Тут Запятаев согнулся в три погибели, схватился за живот и мелко
затрясся, словно в припадке. Чонкин испугался. Он думал, с напарником
что-то случилось.
- Эй! Эй! Ты что? - кричал Чонкин, хватая его за плечо. - Ты чего
это, а?
- Нет, - трясся Запятаев, медленно разгибаясь и рукавом вытирая
слезы. - До сих пор, как вспомню, не могу удержаться от смеха. Нет, вы
представляете, - повторял он, тыча себя пальцем в грудь. - Им нужны такие
товарищи...
Он смеялся до икоты, до судорог, пытался продолжить рассказ, но опять
давился от смеха, и корчился, и опять тыкал себя пальцем в грудь, на все
лады повторяя слова "такие товарищи". Потом кое-как пришел в себя и стал
рассказывать дальше.
После того как он побывал у Лужина, дело его значительно облегчилось.

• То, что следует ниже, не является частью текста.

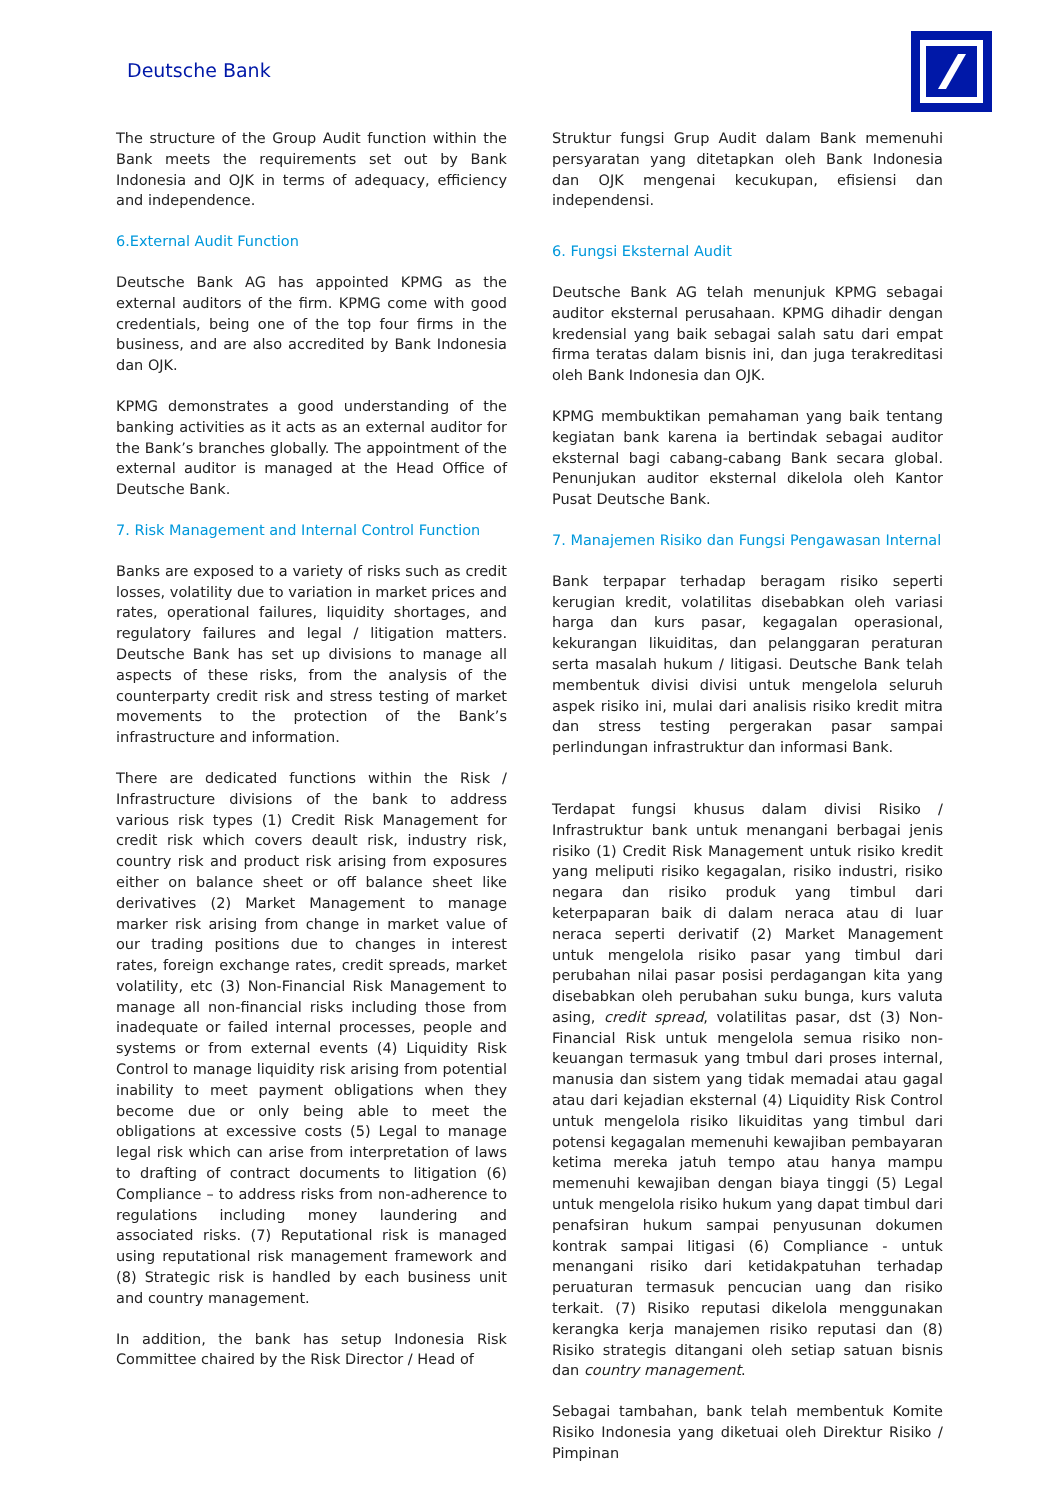Deutsche Bank
The structure of the Group Audit function within the Bank meets the requirements set out by Bank Indonesia and OJK in terms of adequacy, efficiency and independence.
6.External Audit Function
Deutsche Bank AG has appointed KPMG as the external auditors of the firm. KPMG come with good credentials, being one of the top four firms in the business, and are also accredited by Bank Indonesia dan OJK.
KPMG demonstrates a good understanding of the banking activities as it acts as an external auditor for the Bank’s branches globally. The appointment of the external auditor is managed at the Head Office of Deutsche Bank.
7. Risk Management and Internal Control Function
Banks are exposed to a variety of risks such as credit losses, volatility due to variation in market prices and rates, operational failures, liquidity shortages, and regulatory failures and legal / litigation matters. Deutsche Bank has set up divisions to manage all aspects of these risks, from the analysis of the counterparty credit risk and stress testing of market movements to the protection of the Bank’s infrastructure and information.
There are dedicated functions within the Risk / Infrastructure divisions of the bank to address various risk types (1) Credit Risk Management for credit risk which covers deault risk, industry risk, country risk and product risk arising from exposures either on balance sheet or off balance sheet like derivatives (2) Market Management to manage marker risk arising from change in market value of our trading positions due to changes in interest rates, foreign exchange rates, credit spreads, market volatility, etc (3) Non-Financial Risk Management to manage all non-financial risks including those from inadequate or failed internal processes, people and systems or from external events (4) Liquidity Risk Control to manage liquidity risk arising from potential inability to meet payment obligations when they become due or only being able to meet the obligations at excessive costs (5) Legal to manage legal risk which can arise from interpretation of laws to drafting of contract documents to litigation (6) Compliance – to address risks from non-adherence to regulations including money laundering and associated risks. (7) Reputational risk is managed using reputational risk management framework and (8) Strategic risk is handled by each business unit and country management.
In addition, the bank has setup Indonesia Risk Committee chaired by the Risk Director / Head of
Struktur fungsi Grup Audit dalam Bank memenuhi persyaratan yang ditetapkan oleh Bank Indonesia dan OJK mengenai kecukupan, efisiensi dan independensi.
6. Fungsi Eksternal Audit
Deutsche Bank AG telah menunjuk KPMG sebagai auditor eksternal perusahaan. KPMG dihadir dengan kredensial yang baik sebagai salah satu dari empat firma teratas dalam bisnis ini, dan juga terakreditasi oleh Bank Indonesia dan OJK.
KPMG membuktikan pemahaman yang baik tentang kegiatan bank karena ia bertindak sebagai auditor eksternal bagi cabang-cabang Bank secara global. Penunjukan auditor eksternal dikelola oleh Kantor Pusat Deutsche Bank.
7. Manajemen Risiko dan Fungsi Pengawasan Internal
Bank terpapar terhadap beragam risiko seperti kerugian kredit, volatilitas disebabkan oleh variasi harga dan kurs pasar, kegagalan operasional, kekurangan likuiditas, dan pelanggaran peraturan serta masalah hukum / litigasi. Deutsche Bank telah membentuk divisi divisi untuk mengelola seluruh aspek risiko ini, mulai dari analisis risiko kredit mitra dan stress testing pergerakan pasar sampai perlindungan infrastruktur dan informasi Bank.
Terdapat fungsi khusus dalam divisi Risiko / Infrastruktur bank untuk menangani berbagai jenis risiko (1) Credit Risk Management untuk risiko kredit yang meliputi risiko kegagalan, risiko industri, risiko negara dan risiko produk yang timbul dari keterpaparan baik di dalam neraca atau di luar neraca seperti derivatif (2) Market Management untuk mengelola risiko pasar yang timbul dari perubahan nilai pasar posisi perdagangan kita yang disebabkan oleh perubahan suku bunga, kurs valuta asing, credit spread, volatilitas pasar, dst (3) Non-Financial Risk untuk mengelola semua risiko non-keuangan termasuk yang tmbul dari proses internal, manusia dan sistem yang tidak memadai atau gagal atau dari kejadian eksternal (4) Liquidity Risk Control untuk mengelola risiko likuiditas yang timbul dari potensi kegagalan memenuhi kewajiban pembayaran ketima mereka jatuh tempo atau hanya mampu memenuhi kewajiban dengan biaya tinggi (5) Legal untuk mengelola risiko hukum yang dapat timbul dari penafsiran hukum sampai penyusunan dokumen kontrak sampai litigasi (6) Compliance - untuk menangani risiko dari ketidakpatuhan terhadap peruaturan termasuk pencucian uang dan risiko terkait. (7) Risiko reputasi dikelola menggunakan kerangka kerja manajemen risiko reputasi dan (8) Risiko strategis ditangani oleh setiap satuan bisnis dan country management.
Sebagai tambahan, bank telah membentuk Komite Risiko Indonesia yang diketuai oleh Direktur Risiko / Pimpinan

Ему уже не надо было прибегать к таким жалким ухищрениям, как писание левой
рукой и в перчатке. Теперь он открыто составлял целые списки людей,
которые, по его представлению, были еще на что-то способны, и со списками
не бегал к отдаленным почтовым ящикам, а смело шел Куда Надо (правда, с
черного все-таки входа) и передавал написанное из рук в руки. Постепенно и
на работе дела у него пошли на лад. Он вступил в партию и стал делать
головокружительную карьеру. Стоило ему подняться на очередную ступеньку
служебной лестницы, как уже и следующая вскоре не без его участия
освобождалась. И нажимались тайные пружины, и отступали на задний план
другие претенденты, и Запятаев поднимался все выше и выше.
Но чем выше он поднимался, тем чаще сталкивался с неожиданной
проблемой. Язык, на котором он говорил, резко отличался от языка новых
хозяев жизни.
- Вы понимаете, - размахивал он руками. - Я же дворянин. Я
петербуржец. Меня бонна воспитывала. Я не умел говорить по-ихому... тьфу...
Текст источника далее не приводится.